Now here was a change of tone, thought Bellarion, and he was no longer addressed contemptuously as “rogue.” He took full advantage of it.
“I am to testify? Why, so I will.” He looked at the Regent, and found the Regent’s eyes upon him, stern and commanding in a face that was set. He read its message.
“But there is little to which I can speak, for I do not know the cause of the quarrel that broke out between Count Spigno and Messer Barbaresco. I was not present at the beginnings. I was drawn to it by the uproar, and when I arrived, Count Spigno was already dead. At sight of me, perhaps because I was a witness and might inform against them, I was set upon by Messer Barbaresco and his friends. I wounded Barbaresco, and so got away, locking myself in a room. I was escaping thence by a window when the watch came up. That is all I can say.”

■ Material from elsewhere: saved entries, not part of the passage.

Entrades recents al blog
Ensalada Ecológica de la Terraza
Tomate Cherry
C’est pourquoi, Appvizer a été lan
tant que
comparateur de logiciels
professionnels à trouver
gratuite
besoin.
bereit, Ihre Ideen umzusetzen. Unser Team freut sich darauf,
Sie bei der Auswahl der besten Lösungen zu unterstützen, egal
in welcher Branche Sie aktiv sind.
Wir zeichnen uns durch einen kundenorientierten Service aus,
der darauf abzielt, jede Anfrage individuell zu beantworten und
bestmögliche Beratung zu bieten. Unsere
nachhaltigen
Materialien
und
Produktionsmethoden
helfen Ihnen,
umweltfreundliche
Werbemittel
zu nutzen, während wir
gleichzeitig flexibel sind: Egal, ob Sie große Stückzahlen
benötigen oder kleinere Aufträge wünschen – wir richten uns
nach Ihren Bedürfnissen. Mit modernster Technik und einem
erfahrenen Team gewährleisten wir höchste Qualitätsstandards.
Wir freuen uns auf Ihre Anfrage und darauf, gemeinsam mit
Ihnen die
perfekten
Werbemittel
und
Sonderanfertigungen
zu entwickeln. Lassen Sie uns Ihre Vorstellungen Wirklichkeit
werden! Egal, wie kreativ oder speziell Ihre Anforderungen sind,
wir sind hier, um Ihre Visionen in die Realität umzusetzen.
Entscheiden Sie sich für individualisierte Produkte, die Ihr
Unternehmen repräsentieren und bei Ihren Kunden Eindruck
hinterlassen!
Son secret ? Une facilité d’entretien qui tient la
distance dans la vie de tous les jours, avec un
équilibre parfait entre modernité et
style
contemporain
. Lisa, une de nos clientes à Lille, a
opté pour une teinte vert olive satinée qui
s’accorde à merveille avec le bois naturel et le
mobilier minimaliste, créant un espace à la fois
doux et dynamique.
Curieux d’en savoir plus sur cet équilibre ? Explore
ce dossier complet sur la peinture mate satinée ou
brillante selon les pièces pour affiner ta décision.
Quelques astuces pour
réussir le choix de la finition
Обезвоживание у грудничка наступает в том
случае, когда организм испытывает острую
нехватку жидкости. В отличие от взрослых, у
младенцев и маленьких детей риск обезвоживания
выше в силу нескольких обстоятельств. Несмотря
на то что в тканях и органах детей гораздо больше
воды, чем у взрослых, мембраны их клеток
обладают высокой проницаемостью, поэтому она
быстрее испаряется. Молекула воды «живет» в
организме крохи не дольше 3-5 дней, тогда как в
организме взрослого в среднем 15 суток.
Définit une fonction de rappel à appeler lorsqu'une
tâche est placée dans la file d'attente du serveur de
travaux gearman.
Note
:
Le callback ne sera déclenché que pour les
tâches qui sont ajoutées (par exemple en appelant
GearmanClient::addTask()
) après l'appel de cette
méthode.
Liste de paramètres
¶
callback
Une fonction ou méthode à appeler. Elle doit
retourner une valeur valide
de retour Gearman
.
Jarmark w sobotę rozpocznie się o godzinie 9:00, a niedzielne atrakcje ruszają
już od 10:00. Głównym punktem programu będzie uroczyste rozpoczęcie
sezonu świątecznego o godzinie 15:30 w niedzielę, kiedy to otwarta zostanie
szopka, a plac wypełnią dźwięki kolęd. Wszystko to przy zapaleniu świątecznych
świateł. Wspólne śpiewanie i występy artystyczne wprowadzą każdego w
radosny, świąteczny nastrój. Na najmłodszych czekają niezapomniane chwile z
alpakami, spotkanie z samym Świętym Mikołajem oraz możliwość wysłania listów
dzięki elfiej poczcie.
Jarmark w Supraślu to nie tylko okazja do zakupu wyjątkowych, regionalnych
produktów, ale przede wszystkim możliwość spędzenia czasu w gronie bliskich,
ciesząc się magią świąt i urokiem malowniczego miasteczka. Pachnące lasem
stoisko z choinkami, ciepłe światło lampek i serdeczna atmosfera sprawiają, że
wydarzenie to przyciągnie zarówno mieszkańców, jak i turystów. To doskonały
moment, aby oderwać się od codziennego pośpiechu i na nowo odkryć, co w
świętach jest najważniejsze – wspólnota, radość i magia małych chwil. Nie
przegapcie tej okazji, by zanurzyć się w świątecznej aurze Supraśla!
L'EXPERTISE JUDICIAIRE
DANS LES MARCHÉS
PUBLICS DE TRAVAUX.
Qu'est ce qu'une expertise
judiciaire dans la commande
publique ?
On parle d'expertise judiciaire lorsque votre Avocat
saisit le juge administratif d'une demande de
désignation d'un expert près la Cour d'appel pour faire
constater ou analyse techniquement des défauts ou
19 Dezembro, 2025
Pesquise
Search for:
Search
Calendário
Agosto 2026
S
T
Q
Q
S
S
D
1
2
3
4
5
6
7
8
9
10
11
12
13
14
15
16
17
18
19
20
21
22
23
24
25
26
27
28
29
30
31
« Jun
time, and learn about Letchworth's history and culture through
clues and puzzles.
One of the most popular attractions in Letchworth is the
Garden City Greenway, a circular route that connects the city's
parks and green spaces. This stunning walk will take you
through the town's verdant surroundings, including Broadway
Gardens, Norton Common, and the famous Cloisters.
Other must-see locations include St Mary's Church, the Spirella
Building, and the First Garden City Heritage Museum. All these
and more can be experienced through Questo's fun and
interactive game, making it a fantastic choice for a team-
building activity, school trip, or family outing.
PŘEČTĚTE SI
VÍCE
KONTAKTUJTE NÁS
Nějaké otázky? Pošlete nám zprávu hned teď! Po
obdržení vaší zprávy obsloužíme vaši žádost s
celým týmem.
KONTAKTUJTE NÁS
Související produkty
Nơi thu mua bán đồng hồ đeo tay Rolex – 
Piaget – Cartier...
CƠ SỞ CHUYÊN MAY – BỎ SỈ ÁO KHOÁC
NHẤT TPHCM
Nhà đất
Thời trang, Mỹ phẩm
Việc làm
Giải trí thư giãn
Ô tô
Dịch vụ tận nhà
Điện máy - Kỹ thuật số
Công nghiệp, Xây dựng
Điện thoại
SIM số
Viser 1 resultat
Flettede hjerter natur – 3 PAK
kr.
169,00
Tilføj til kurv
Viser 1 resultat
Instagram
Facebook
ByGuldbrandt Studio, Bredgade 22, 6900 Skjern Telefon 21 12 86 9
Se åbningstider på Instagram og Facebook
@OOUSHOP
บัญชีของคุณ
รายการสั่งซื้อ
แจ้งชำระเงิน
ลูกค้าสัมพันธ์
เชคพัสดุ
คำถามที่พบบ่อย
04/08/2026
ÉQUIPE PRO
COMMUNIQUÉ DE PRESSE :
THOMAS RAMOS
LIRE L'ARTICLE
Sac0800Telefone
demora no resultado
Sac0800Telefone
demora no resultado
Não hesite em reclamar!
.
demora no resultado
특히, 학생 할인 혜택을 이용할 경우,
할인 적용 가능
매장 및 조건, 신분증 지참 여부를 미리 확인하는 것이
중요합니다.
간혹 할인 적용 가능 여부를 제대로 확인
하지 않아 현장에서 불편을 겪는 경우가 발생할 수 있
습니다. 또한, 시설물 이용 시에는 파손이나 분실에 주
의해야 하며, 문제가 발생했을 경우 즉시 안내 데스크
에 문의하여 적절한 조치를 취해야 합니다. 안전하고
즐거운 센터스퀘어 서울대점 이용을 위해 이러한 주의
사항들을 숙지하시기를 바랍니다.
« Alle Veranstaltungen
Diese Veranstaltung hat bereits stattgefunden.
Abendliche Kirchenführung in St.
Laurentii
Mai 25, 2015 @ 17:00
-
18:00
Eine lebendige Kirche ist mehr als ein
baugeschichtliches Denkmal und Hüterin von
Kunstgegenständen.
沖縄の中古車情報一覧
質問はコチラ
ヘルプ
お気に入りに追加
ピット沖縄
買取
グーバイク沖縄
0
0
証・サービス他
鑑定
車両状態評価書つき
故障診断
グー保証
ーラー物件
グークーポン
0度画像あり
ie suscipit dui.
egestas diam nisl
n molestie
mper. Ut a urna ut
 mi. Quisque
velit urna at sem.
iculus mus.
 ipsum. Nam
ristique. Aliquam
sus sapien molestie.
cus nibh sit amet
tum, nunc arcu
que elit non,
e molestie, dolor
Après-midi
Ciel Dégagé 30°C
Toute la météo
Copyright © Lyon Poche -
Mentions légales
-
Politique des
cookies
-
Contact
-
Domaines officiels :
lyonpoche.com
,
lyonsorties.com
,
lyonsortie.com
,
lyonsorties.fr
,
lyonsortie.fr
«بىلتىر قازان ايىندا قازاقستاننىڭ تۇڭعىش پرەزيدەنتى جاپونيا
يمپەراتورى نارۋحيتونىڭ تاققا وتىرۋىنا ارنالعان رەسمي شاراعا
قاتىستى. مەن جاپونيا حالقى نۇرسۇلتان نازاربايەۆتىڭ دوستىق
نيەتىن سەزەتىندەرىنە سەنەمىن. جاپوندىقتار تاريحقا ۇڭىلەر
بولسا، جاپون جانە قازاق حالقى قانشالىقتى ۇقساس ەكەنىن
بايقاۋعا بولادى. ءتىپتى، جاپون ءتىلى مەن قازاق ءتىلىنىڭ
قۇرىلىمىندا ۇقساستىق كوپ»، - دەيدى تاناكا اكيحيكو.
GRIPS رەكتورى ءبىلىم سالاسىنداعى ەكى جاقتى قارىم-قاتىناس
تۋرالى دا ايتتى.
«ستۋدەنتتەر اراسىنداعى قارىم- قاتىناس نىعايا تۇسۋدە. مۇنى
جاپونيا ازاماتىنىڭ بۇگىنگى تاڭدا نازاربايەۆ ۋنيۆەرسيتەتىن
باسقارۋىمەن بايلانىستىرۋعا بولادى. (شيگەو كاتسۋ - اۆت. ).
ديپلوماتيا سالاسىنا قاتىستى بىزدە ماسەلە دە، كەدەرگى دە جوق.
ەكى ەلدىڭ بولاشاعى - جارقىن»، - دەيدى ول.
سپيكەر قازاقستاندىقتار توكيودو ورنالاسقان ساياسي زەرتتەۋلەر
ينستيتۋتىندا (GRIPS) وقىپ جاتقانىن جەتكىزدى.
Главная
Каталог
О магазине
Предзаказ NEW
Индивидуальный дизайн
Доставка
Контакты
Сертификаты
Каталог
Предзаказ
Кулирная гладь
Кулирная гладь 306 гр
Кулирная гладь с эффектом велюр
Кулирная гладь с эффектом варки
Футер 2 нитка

It was a tale, he thought, that must convey to the Regent the full explanation. But whatever it may have done in that quarter, it did not satisfy the Podestà.
“I could credit this more easily,” said the latter, “but for the circumstance that Count Spigno and yourself were fully dressed, whilst Messer Barbaresco and the others were in their shirts. That in itself suggests who were the aggressors, who the attacked.”
“It might but for the flight of Messer Barbaresco and the others. Innocent men do not run away.”
“Out of your own mouth you have pronounced it,” thundered the Podestà. “You profess innocence of association with Lorenzaccio. Yet you ran away on that occasion.”
“Oh, but the difference … The appearances against a single man unknown in these parts …”
“Can you explain how you and the dead count came to be dressed and the others not?” It was more than a question. It was a challenge.